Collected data

+ + + + +

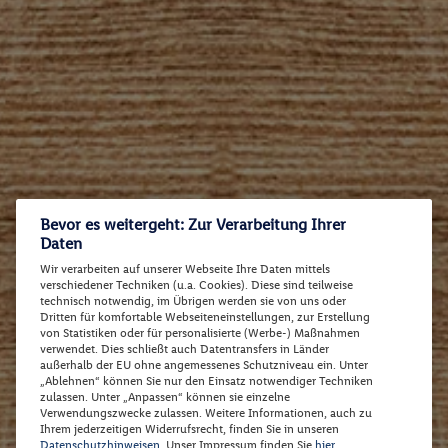
Bevor es weitergeht: Zur Verarbeitung Ihrer
Daten
Wir verarbeiten auf unserer Webseite Ihre Daten mittels
verschiedener Techniken (u.a. Cookies). Diese sind teilweise
technisch notwendig, im Übrigen werden sie von uns oder
Dritten für komfortable Webseiteneinstellungen, zur Erstellung
von Statistiken oder für personalisierte (Werbe-) Maßnahmen
verwendet. Dies schließt auch Datentransfers in Länder
außerhalb der EU ohne angemessenes Schutzniveau ein. Unter
„Ablehnen“ können Sie nur den Einsatz notwendiger Techniken
zulassen. Unter „Anpassen“ können sie einzelne
Verwendungszwecke zulassen. Weitere Informationen, auch zu
Ihrem jederzeitigen Widerrufsrecht, finden Sie in unseren
Datenschutzhinweisen
. Unser Impressum finden Sie
hier
.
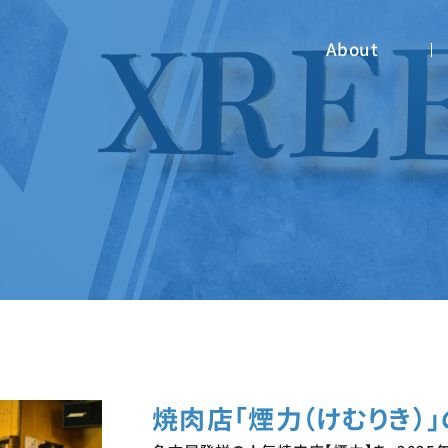
About
焼肉店「煙力（けむりき）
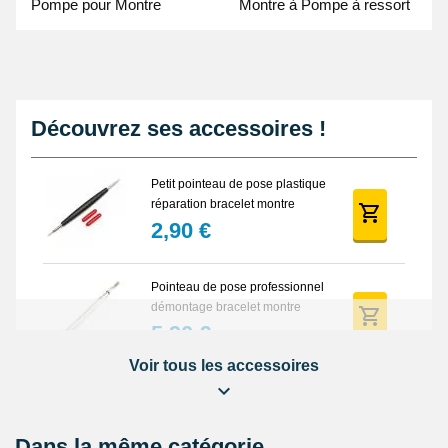
prix et pour des activités marines grâce aux boucle et passants
Pompe pour Montre
Montre à Pompe à ressort
en acier inoxydable. Le bracelet de montre 20 mm est résistant à
- Guide Vidéo
l'eau.
Découvrez ses accessoires !
Petit pointeau de pose plastique
réparation bracelet montre
2,90 €
Pointeau de pose professionnel
démontage bracelet montre
5,90 €
Voir tous les accessoires
Lot Outils Montre 12 pièces +
Sacoche - Réparation Kit
Horlogerie
32,90 €
Dans la même catégorie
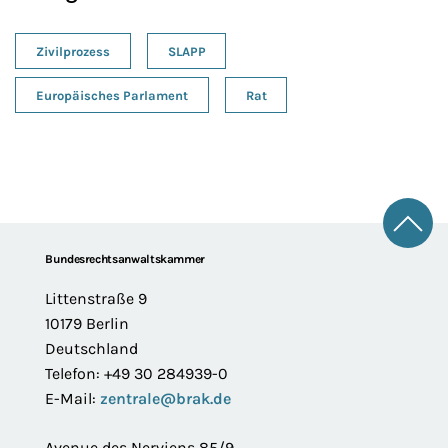
Zivilprozess
SLAPP
Europäisches Parlament
Rat
Zum 
Footer
Bundesrechtsanwaltskammer
Littenstraße 9
10179 Berlin
Deutschland
Telefon: +49 30 284939-0
E-Mail:
zentrale@brak.de
Avenue des Nerviens 85/9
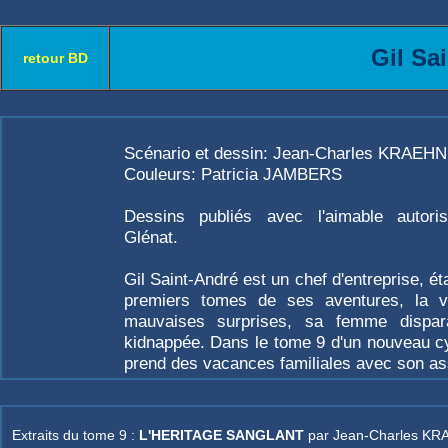
Gil Sa
retour BD
Scénario et dessin: Jean-Charles KRAEHN
Couleurs: Patricia JAMBERS
Dessins publiés avec l'aimable autoris
Glénat.
Gil Saint-André est un chef d'entreprise, ét
premiers tomes de ses aventures, la vi
mauvaises surprises, sa femme disparaî
kidnappée. Dans le tome 9 d'un nouveau cy
prend des vacances familiales avec son as
Extraits du tome 9 :
L'HERITAGE SANGLANT
par Jean-Charles KR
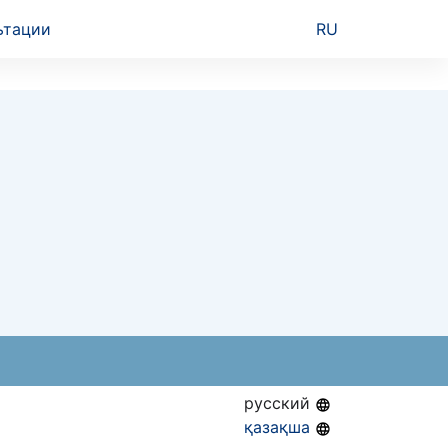
ьтации
RU
русский
қазақша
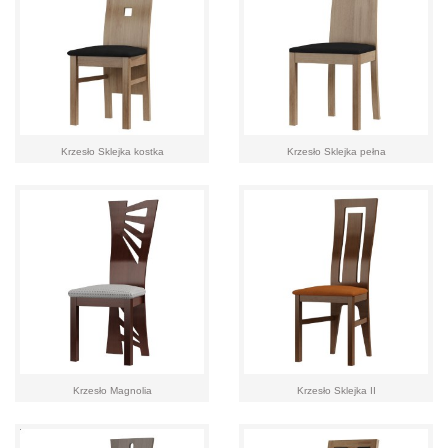
Krzesło Sklejka kostka
Krzesło Sklejka pełna
Krzesło Magnolia
Krzesło Sklejka II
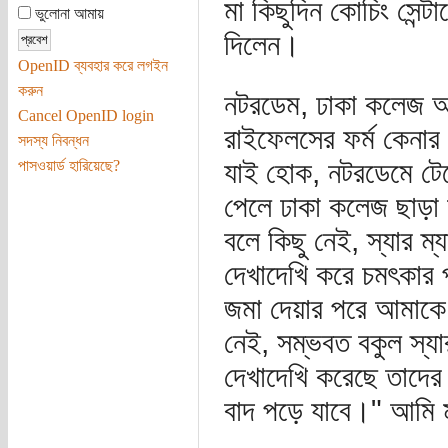
মা কিছুদিন কোচিং সেন্ট
ভুলোনা আমায়
দিলেন।
OpenID ব্যবহার করে লগইন
করুন
নটরডেম, ঢাকা কলেজ আ
Cancel OpenID login
রাইফেলসের ফর্ম কেনা
সদস্য নিবন্ধন
যাই হোক, নটরডেমে টেস্
পাসওয়ার্ড হারিয়েছে?
পেলে ঢাকা কলেজ ছাড়া 
বলে কিছু নেই, স্যার ম
দেখাদেখি করে চমৎকার প
জমা দেয়ার পরে আমাকে 
নেই, সম্ভবত বকুল স্য
দেখাদেখি করেছে তাদের
বাদ পড়ে যাবে।" আমি ম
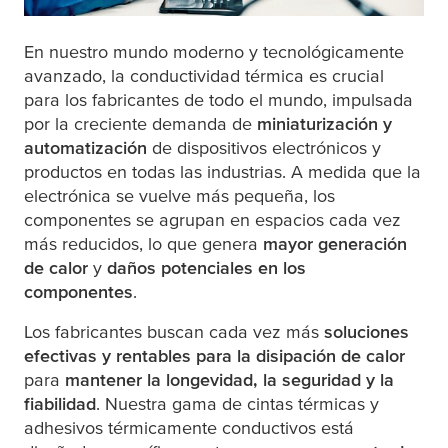
En nuestro mundo moderno y tecnológicamente
avanzado, la conductividad térmica es crucial
para los fabricantes de todo el mundo, impulsada
por la creciente demanda de
miniaturización y
automatización
de dispositivos electrónicos y
productos en todas las industrias. A medida que la
electrónica se vuelve más pequeña, los
componentes se agrupan en espacios cada vez
más reducidos, lo que genera
mayor generación
de calor
y
daños potenciales en los
componentes
.
Los fabricantes buscan cada vez más
soluciones
efectivas y rentables para la disipación de calor
para
mantener la longevidad, la seguridad y la
fiabilidad
. Nuestra gama de cintas térmicas y
adhesivos térmicamente conductivos está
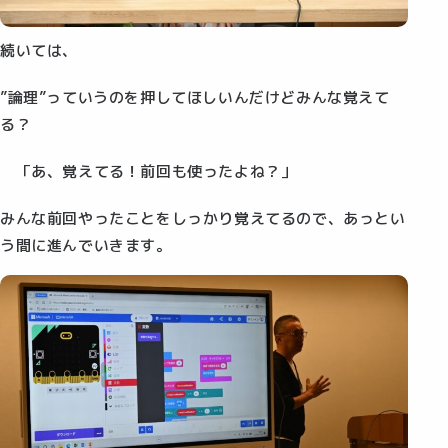
続いては、
”論理”っていうのを押してほしいんだけどみんな覚えて
る？
「あ、覚えてる！前回も使ったよね？」
みんな前回やったことをしっかり覚えてるので、あっとい
う間に進んでいきます。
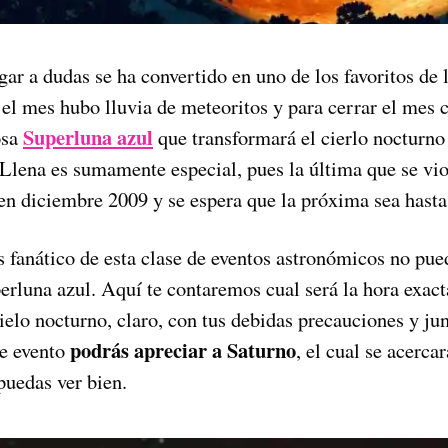
ar a dudas se ha convertido en uno de los favoritos de 
 el mes hubo lluvia de meteoritos y para cerrar el mes 
Superluna azul
osa
que transformará el cierlo nocturno
Llena es sumamente especial, pues la última que se vio
 en diciembre 2009 y se espera que la próxima sea hasta
s fanático de esta clase de eventos astronómicos no pue
rluna azul. Aquí te contaremos cual será la hora exact
 cielo nocturno, claro, con tus debidas precauciones y ju
podrás apreciar a Saturno
e evento
, el cual se acercar
puedas ver bien.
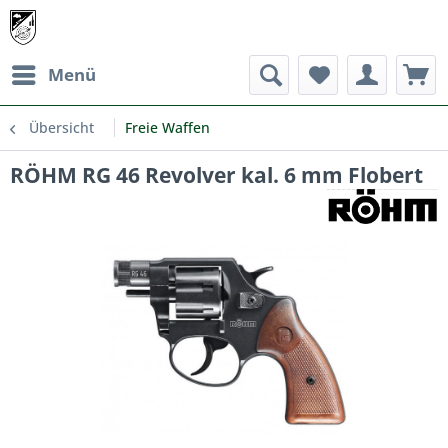
Menü
Übersicht
Freie Waffen
RÖHM RG 46 Revolver kal. 6 mm Flobert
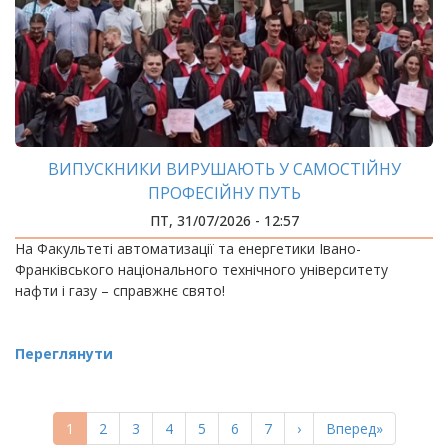
ВИПУСКНИКИ ВИРУШАЮТЬ У САМОСТІЙНУ
ПРОФЕСІЙНУ ПУТЬ
ПТ, 31/07/2026 - 12:57
На Факультеті автоматизації та енергетики Івано-
Франківського національного технічного університету
нафти і газу – справжнє свято!
Переглянути
РОЗБИВКА
НА
Поточна
1
Page
2
Page
3
Page
4
Page
5
Page
6
Page
7
Наступна
›
Остання
Вперед»
СТОРІНКИ
сторінка
сторінка
сторінка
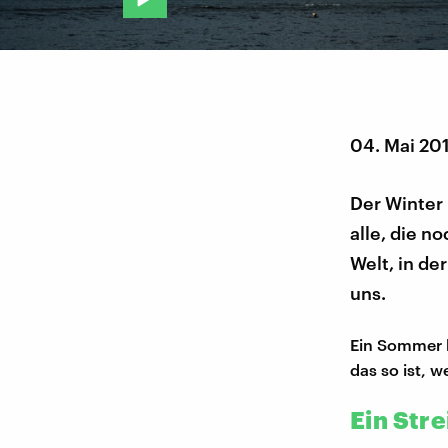
04. Mai 20
Der Winter 
alle, die n
Welt, in d
uns.
Ein Sommer 
das so ist, w
Ein Str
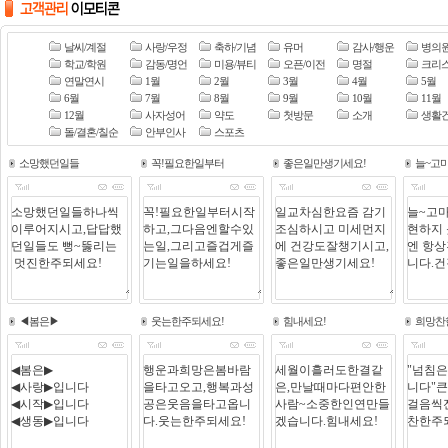
날씨/계절
사랑/우정
축하/기념
유머
감사/행운
병의
학교/학원
감동/명언
미용/뷰티
오픈/이전
명절
크리
연말연시
1월
2월
3월
4월
5월
6월
7월
8월
9월
10월
11월
12월
사자성어
약도
첫방문
소개
생활
돌/결혼/칠순
안부인사
스포츠
소망했던일들
꼭!필요한일부터
좋은일만생기세요!
늘~고
◀봄은▶
웃는한주되세요!
힘내세요!
희망찬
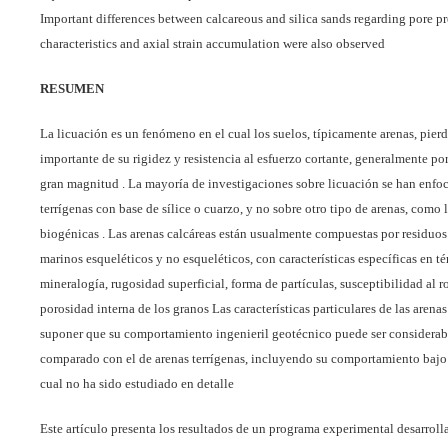
Important differences between calcareous and silica sands regarding pore p
characteristics and axial strain accumulation were also observed
RESUMEN
La licuación es un fenómeno en el cual los suelos, típicamente arenas, pier
importante de su rigidez y resistencia al esfuerzo cortante, generalmente po
gran magnitud . La mayoría de investigaciones sobre licuación se han enfo
terrígenas con base de sílice o cuarzo, y no sobre otro tipo de arenas, como 
biogénicas . Las arenas calcáreas están usualmente compuestas por residuo
marinos esqueléticos y no esqueléticos, con características específicas en t
mineralogía, rugosidad superficial, forma de partículas, susceptibilidad al
porosidad interna de los granos Las características particulares de las arena
suponer que su comportamiento ingenieril geotécnico puede ser considerab
comparado con el de arenas terrígenas, incluyendo su comportamiento bajo 
cual no ha sido estudiado en detalle
Este artículo presenta los resultados de un programa experimental desarroll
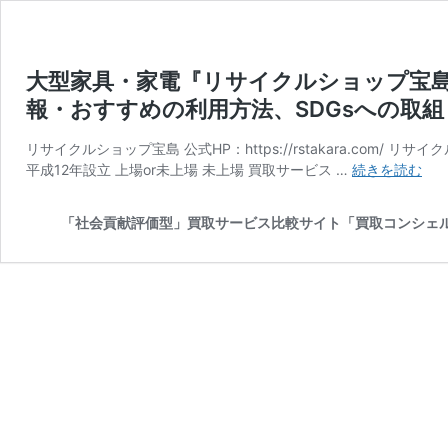
大型家具・家電『リサイクルショップ宝
報・おすすめの利用方法、SDGsへの取
リサイクルショップ宝島 公式HP：https://rstakara.com
大
平成12年設立 上場or未上場 未上場 買取サービス …
続きを読む
型
家
「社会貢献評価型」買取サービス比較サイト「買取コンシェ
具
家
電
『
サ
イ
ク
ル
シ
ョ
ッ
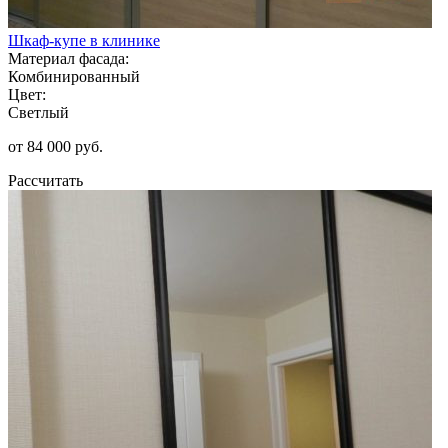
Шкаф-купе в клинике
Материал фасада:
Комбинированный
Цвет:
Светлый
от 84 000 руб.
Рассчитать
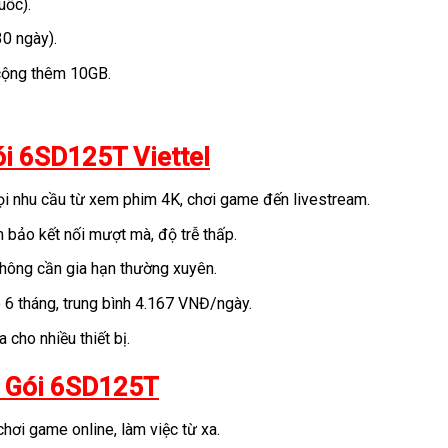
uốc).
30 ngày).
 cộng thêm 10GB.
ói 6SD125T Viettel
i nhu cầu từ xem phim 4K, chơi game đến livestream.
 bảo kết nối mượt mà, độ trễ thấp.
không cần gia hạn thường xuyên.
 6 tháng, trung bình 4.167 VNĐ/ngày.
 cho nhiều thiết bị.
i Gói 6SD125T
hơi game online, làm việc từ xa.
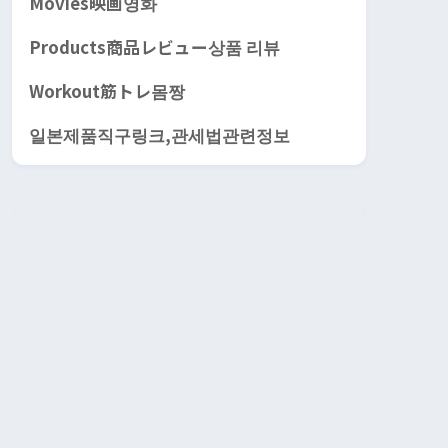
Movies映画영화
Products商品レビュー상품 리뷰
Workout筋トレ몸짱
일본제품직구링크,관세법관련정보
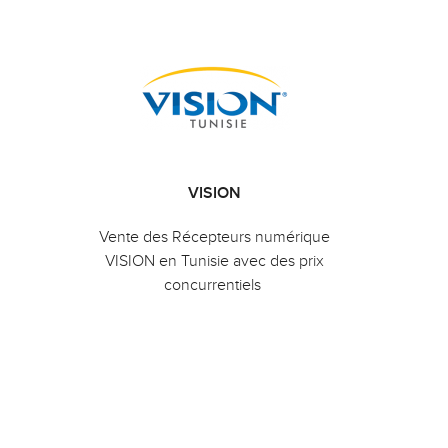
VISION
Vente des Récepteurs numérique
VISION en Tunisie avec des prix
concurrentiels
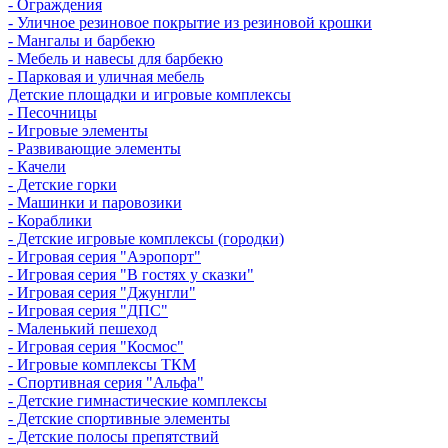
- Ограждения
- Уличное резиновое покрытие из резиновой крошки
- Мангалы и барбекю
- Мебель и навесы для барбекю
- Парковая и уличная мебель
Детские площадки и игровые комплексы
- Песочницы
- Игровые элементы
- Развивающие элементы
- Качели
- Детские горки
- Машинки и паровозики
- Кораблики
- Детские игровые комплексы (городки)
- Игровая серия "Аэропорт"
- Игровая серия "В гостях у сказки"
- Игровая серия "Джунгли"
- Игровая серия "ДПС"
- Маленький пешеход
- Игровая серия "Космос"
- Игровые комплексы ТКМ
- Спортивная серия "Альфа"
- Детские гимнастические комплексы
- Детские спортивные элементы
- Детские полосы препятствий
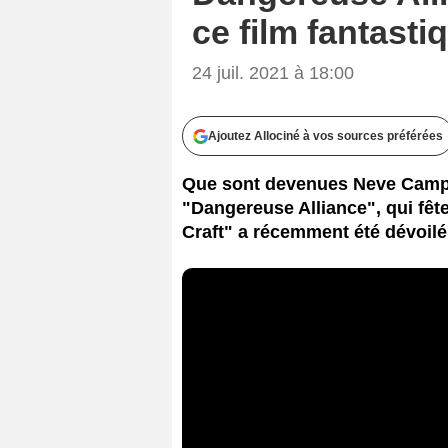
ce film fantasti
24 juil. 2021 à 18:00
Ajoutez Allociné à vos sources préférées
Que sont devenues Neve Campbel
"Dangereuse Alliance", qui fête
Craft" a récemment été dévoilé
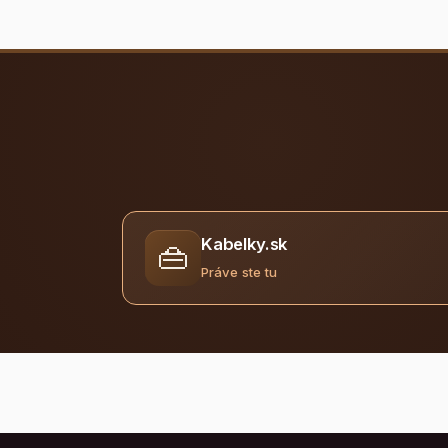
Kabelky.sk
👜
Práve ste tu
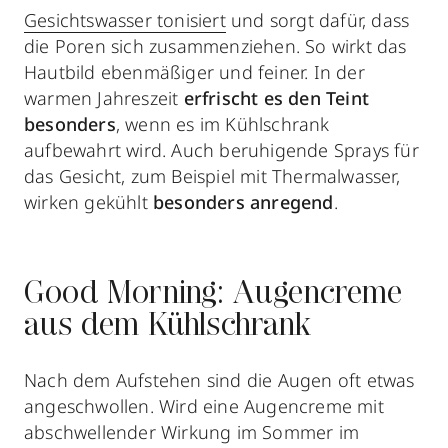
Gesichtswasser tonisiert
und sorgt dafür, dass
die Poren sich zusammenziehen. So wirkt das
Hautbild ebenmäßiger und feiner. In der
warmen Jahreszeit
erfrischt es den Teint
besonders
, wenn es im Kühlschrank
aufbewahrt wird. Auch beruhigende Sprays für
das Gesicht, zum Beispiel mit Thermalwasser,
wirken gekühlt
besonders anregend
.
Good Morning: Augencreme
aus dem Kühlschrank
Nach dem Aufstehen sind die Augen oft etwas
angeschwollen. Wird eine Augencreme mit
abschwellender Wirkung im Sommer im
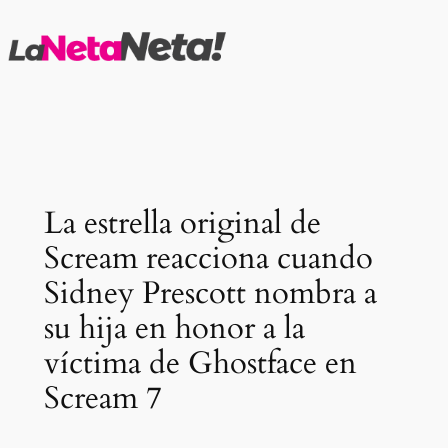
Saltar
al
contenido
La estrella original de
Scream reacciona cuando
Sidney Prescott nombra a
su hija en honor a la
víctima de Ghostface en
Scream 7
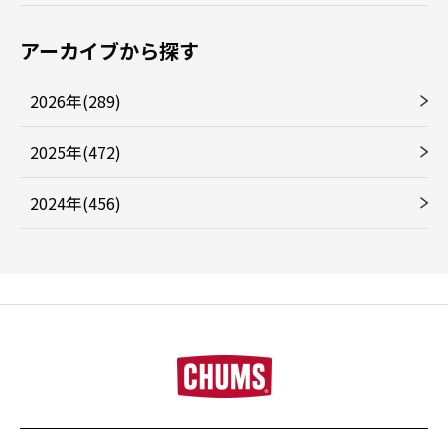
アーカイブから探す
2026年(289)
2025年(472)
2024年(456)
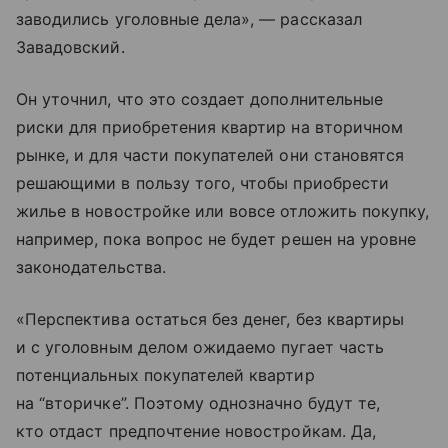
заводились уголовные дела», — рассказал
Завадовский.
Он уточнил, что это создает дополнительные
риски для приобретения квартир на вторичном
рынке, и для части покупателей они становятся
решающими в пользу того, чтобы приобрести
жилье в новостройке или вовсе отложить покупку,
например, пока вопрос не будет решен на уровне
законодательства.
«Перспектива остаться без денег, без квартиры
и с уголовным делом ожидаемо пугает часть
потенциальных покупателей квартир
на “вторичке”. Поэтому однозначно будут те,
кто отдаст предпочтение новостройкам. Да,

+ + + + +

(Directive):
Could you set down, character for character, the lines in the records starting with the line that contains "Important differences between" and going on through the line that contains "concurrentiels"? Leave the pictures out of your answer.

(The answer):
Important differences between calcareous and silica sands regarding pore p
characteristics and axial strain accumulation were also observed
RESUMEN
La licuación es un fenómeno en el cual los suelos, típicamente arenas, pier
importante de su rigidez y resistencia al esfuerzo cortante, generalmente po
gran magnitud . La mayoría de investigaciones sobre licuación se han enfo
terrígenas con base de sílice o cuarzo, y no sobre otro tipo de arenas, como 
biogénicas . Las arenas calcáreas están usualmente compuestas por residuo
marinos esqueléticos y no esqueléticos, con características específicas en t
mineralogía, rugosidad superficial, forma de partículas, susceptibilidad al
porosidad interna de los granos Las características particulares de las arena
suponer que su comportamiento ingenieril geotécnico puede ser considerab
comparado con el de arenas terrígenas, incluyendo su comportamiento bajo 
cual no ha sido estudiado en detalle
Este artículo presenta los resultados de un programa experimental desarroll
大型家具・家電『リサイクルショップ宝
報・おすすめの利用方法、SDGsへの取
リサイクルショップ宝島 公式HP：https://rstakara.com
大
平成12年設立 上場or未上場 未上場 買取サービス …
続きを読む
型
家
「社会貢献評価型」買取サービス比較サイト「買取コンシェ
具
家
電
『
サ
イ
ク
ル
シ
ョ
ッ
Шкаф-купе в клинике
Материал фасада:
Комбинированный
Цвет:
Светлый
от 84 000 руб.
Рассчитать
uốc).
30 ngày).
 cộng thêm 10GB.
ói 6SD125T Viettel
i nhu cầu từ xem phim 4K, chơi game đến livestream.
 bảo kết nối mượt mà, độ trễ thấp.
không cần gia hạn thường xuyên.
 6 tháng, trung bình 4.167 VNĐ/ngày.
 cho nhiều thiết bị.
i Gói 6SD125T
hơi game online, làm việc từ xa.
Movies映画영화
Products商品レビュー상품 리뷰
Workout筋トレ몸짱
일본제품직구링크,관세법관련정보
VISION
Vente des Récepteurs numérique
VISION en Tunisie avec des prix
concurrentiels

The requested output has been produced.